Holding: The Court denied the stay of execution and denied review, leaving the condemned person’s death sentence in place while dissenters argued withheld evidence warranted relief.

Real World Impact:
  • Leaves the death sentence in place while no Supreme Court review is granted.
  • Permits the state to proceed unless other courts grant relief.
  • Highlights suppressed-evidence concerns raised by dissenting Justices.
Topics: death penalty, withheld evidence, capital appeals, innocence claims

Summary

Background

A person convicted and sentenced to death asked a Justice of the Court to pause the execution and to let the Court review the case. That application was sent to the full Court after initial consideration by Justice White. The Court denied the request to stay the execution and also denied review of the case.

Reasoning

The immediate question was whether the Court should pause the execution and take the case for review. The majority refused both requests, so the death sentence was left in place and the Court will not review the case now.

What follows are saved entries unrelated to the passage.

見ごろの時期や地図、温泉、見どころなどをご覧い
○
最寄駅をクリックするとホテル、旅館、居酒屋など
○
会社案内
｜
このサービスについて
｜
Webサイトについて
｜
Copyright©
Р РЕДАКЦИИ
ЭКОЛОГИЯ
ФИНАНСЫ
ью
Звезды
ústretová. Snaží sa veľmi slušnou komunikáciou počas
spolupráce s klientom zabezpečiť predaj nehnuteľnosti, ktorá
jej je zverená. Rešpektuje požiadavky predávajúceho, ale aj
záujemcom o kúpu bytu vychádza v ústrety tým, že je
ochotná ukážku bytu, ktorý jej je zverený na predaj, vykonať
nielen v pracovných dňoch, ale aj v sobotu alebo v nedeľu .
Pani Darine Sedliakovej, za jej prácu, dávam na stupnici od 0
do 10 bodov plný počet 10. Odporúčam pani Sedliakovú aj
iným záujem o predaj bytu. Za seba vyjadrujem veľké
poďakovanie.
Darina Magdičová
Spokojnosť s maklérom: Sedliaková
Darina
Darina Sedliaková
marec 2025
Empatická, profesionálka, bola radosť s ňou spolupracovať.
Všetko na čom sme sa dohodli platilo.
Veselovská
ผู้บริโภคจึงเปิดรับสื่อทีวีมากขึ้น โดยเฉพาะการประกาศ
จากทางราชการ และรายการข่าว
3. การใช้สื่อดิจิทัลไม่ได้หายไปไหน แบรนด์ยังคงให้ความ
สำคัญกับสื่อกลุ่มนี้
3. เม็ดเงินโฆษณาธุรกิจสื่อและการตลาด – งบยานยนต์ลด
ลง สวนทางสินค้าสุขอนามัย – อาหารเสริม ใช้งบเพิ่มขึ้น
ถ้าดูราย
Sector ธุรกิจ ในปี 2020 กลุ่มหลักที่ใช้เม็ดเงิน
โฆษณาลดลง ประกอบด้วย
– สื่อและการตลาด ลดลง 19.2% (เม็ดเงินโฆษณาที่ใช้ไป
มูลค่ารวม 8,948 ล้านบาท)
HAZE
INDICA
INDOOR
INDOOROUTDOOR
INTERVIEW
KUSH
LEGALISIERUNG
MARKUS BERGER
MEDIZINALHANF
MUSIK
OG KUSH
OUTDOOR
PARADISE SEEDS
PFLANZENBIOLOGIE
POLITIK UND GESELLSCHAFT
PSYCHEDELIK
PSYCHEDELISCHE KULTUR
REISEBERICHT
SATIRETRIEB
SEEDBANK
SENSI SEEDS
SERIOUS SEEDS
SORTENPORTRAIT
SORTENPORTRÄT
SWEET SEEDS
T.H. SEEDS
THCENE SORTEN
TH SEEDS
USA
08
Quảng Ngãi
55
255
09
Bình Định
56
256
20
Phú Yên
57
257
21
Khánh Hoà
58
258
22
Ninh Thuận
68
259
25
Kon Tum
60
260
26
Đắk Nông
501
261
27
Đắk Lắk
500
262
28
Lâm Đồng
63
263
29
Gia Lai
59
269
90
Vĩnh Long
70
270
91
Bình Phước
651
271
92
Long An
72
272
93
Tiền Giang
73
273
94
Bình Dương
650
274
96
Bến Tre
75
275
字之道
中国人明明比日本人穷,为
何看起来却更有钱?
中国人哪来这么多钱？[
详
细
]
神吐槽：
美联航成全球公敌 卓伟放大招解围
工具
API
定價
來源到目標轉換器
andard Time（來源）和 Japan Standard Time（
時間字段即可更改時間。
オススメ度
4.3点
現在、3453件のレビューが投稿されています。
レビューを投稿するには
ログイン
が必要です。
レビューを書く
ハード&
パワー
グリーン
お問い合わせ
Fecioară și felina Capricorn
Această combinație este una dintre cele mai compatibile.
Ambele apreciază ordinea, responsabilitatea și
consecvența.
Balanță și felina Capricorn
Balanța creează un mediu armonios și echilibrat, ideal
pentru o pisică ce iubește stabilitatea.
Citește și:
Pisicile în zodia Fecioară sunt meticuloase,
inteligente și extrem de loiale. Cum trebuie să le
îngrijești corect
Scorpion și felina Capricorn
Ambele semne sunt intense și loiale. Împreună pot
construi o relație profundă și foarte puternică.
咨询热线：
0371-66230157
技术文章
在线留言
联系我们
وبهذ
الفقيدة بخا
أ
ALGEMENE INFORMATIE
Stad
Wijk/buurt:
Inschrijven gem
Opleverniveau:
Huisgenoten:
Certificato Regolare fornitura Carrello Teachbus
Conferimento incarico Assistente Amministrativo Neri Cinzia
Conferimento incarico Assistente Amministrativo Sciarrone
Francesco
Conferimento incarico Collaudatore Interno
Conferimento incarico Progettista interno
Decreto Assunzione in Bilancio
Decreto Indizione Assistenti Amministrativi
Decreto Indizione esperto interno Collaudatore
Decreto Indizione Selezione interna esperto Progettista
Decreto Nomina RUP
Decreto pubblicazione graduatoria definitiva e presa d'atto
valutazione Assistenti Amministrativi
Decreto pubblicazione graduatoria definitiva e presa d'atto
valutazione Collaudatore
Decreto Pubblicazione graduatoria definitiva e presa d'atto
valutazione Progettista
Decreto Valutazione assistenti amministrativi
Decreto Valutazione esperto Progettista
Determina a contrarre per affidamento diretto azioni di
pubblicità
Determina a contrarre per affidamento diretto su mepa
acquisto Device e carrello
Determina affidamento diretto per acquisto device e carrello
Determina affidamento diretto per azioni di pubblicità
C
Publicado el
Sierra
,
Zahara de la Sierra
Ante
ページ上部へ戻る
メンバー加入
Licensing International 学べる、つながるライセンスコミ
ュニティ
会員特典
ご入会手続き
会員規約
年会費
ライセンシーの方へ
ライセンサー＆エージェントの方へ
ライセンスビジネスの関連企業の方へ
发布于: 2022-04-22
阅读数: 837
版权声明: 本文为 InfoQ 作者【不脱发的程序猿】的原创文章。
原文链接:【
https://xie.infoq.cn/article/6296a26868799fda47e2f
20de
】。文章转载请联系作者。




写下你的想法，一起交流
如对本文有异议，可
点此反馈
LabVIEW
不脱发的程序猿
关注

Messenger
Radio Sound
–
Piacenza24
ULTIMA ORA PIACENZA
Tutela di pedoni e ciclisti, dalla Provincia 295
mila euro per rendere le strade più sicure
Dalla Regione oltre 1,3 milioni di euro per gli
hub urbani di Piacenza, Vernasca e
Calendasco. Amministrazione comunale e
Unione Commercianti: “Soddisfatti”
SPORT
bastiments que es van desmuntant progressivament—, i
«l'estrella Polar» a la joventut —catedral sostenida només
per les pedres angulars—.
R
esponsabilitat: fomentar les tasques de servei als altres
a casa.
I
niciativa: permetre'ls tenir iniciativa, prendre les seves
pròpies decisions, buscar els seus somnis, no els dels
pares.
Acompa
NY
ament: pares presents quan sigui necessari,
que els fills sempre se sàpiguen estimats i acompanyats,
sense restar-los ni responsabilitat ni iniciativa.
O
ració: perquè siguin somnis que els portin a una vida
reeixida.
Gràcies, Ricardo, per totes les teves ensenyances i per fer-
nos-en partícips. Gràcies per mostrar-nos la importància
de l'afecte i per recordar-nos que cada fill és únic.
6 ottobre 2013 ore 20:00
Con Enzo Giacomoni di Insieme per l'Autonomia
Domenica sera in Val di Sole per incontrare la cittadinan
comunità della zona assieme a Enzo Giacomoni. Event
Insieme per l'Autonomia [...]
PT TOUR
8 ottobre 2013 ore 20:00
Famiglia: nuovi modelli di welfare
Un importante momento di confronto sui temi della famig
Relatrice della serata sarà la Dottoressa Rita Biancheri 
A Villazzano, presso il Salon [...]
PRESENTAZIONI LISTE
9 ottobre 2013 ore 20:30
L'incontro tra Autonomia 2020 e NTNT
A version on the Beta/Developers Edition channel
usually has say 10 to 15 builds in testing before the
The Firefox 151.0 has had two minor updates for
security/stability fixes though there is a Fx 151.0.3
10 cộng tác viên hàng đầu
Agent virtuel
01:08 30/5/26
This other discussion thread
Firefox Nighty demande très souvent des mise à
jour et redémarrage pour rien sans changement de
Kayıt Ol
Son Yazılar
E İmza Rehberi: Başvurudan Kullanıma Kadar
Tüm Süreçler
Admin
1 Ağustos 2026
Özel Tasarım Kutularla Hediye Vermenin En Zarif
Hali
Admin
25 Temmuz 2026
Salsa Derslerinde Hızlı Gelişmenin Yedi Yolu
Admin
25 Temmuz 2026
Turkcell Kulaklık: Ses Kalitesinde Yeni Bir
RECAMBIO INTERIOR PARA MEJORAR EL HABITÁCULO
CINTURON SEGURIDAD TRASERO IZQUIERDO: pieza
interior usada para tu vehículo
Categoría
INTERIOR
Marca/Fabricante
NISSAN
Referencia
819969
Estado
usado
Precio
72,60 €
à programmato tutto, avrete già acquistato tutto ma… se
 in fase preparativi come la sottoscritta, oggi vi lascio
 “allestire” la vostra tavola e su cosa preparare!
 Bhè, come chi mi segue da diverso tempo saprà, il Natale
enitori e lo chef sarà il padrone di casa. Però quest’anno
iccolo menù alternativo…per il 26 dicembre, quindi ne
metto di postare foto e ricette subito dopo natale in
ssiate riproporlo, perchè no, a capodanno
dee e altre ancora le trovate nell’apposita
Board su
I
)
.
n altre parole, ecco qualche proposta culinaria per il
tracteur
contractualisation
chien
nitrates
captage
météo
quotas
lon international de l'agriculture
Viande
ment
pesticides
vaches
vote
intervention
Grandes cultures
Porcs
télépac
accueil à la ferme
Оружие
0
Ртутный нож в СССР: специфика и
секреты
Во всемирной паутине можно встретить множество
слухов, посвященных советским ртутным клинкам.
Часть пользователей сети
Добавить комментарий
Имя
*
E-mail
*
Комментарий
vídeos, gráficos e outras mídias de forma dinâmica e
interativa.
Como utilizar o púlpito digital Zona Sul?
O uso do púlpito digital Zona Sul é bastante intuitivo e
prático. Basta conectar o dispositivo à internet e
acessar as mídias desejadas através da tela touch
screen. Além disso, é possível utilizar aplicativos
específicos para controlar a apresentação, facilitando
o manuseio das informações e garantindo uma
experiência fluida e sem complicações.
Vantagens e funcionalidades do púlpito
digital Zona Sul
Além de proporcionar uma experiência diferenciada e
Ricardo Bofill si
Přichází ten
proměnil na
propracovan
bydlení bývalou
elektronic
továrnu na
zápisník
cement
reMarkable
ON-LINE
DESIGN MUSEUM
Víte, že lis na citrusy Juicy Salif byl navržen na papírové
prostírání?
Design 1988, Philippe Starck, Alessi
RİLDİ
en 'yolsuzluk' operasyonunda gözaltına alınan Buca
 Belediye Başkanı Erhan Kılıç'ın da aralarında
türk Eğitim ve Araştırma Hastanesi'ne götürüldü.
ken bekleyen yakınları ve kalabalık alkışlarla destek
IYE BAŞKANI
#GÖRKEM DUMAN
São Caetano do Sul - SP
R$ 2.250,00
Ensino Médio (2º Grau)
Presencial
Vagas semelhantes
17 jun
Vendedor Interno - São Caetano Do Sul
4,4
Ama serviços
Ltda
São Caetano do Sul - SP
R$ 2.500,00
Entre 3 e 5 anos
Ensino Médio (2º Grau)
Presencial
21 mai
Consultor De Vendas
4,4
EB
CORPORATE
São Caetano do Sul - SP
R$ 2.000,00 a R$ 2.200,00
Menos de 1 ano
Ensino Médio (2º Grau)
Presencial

Two Justices strongly disagreed with that outcome and said the sentence should be halted and reviewed.

Real world impact

As a result of the denials, the condemned person remains subject to the death sentence while no Supreme Court review will take place. The denials mean there is no immediate change to the state’s ability to carry out the sentence. The dissenting Justices’ views signal disagreement and identify specific factual concerns that, if accepted in another forum, could lead to different relief.

Dissents or concurrances

Two Justices dissented. One would grant relief because he believes the death penalty is always unconstitutional. The other would also grant relief and emphasized that state officials suppressed evidence that strongly suggested the person’s innocence and that the petitioner received inadequate relief under the rule against withholding exculpatory evidence.